CUDA implementation of ggml_clamp

Question

CUDA implementation of ggml_clamp

jploski opened this issue 8 months ago · comments

ggml_clamp currently lacks a CUDA implementation, which is rather trivial, but something I ran into while porting MPT to llama.cpp. I have a ready implementation and will create a PR for it, referencing this issue.

Jan Ploski · Answer 1 · Sun Oct 01 2023 00:03:06 GMT+0800 (China Standard Time)

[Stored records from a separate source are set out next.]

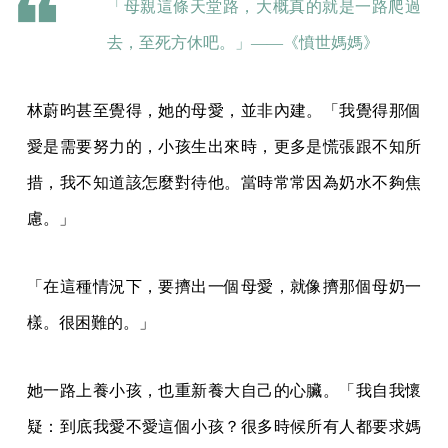
「母親這條天堂路，大概真的就是一路爬過
去，至死方休吧。」——《
憤世媽媽
》
林蔚昀甚至覺得，她的母愛，並非內建。「我覺得那個
愛是需要努力的，小孩生出來時，更多是慌張跟不知所
措，我不知道該怎麼對待他。當時常常因為奶水不夠焦
慮。」
「在這種情況下，要擠出一個母愛，就像擠那個母奶一
樣。很困難的。」
她一路上養小孩，也重新養大自己的心臟。「我自我懷
疑：到底我愛不愛這個小孩？很多時候所有人都要求媽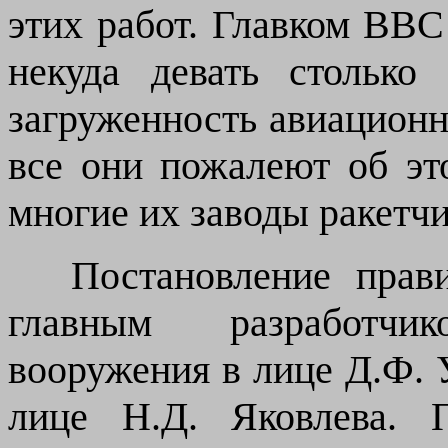
этих работ. Главком ВВС 
некуда девать столько
загруженность авиацион
все они пожалеют об эт
многие их заводы ракетчи
Постановление прави
главным разработчи
вооружения в лице Д.Ф. У
лице Н.Д. Яковлева.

Hmm, I'm a bit confused as the internals (e.g. of ggml_scale) on ggml master branch look different than on llama.cpp master. llama.cpp's implementation of ggml-cuda.cu seems more recent (and cleaner looking, too). Will ggml eventually catch up to llama.cpp? (In that case I would contribute the patch on llama.cpp instead.)

slaren · Answer 2 · Sun Oct 01 2023 02:41:15 GMT+0800 (China Standard Time)

Most of the development of the CUDA backend happens in the llama.cpp repository, and the changes are merged here regularly. Opening the PR in the llama.cpp repository is fine, the changes will eventually end here. I see that the ggml_clamp implementation is already in your MPT PR in llama.cpp, so there is no need to open another PR here.

Jan Ploski · Answer 3 · Sun Oct 01 2023 02:42:33 GMT+0800 (China Standard Time)

Most of the development of the CUDA backend happens in the llama.cpp repository, and the changes are merged here regularly. Opening the PR in the llama.cpp repository is fine, the changes will eventually end here. I see that the ggml_clamp implementation is already in your MPT PR in llama.cpp, so there is no need to open another PR here.

Thanks for clarifying - I thought it worked exactly the other way around.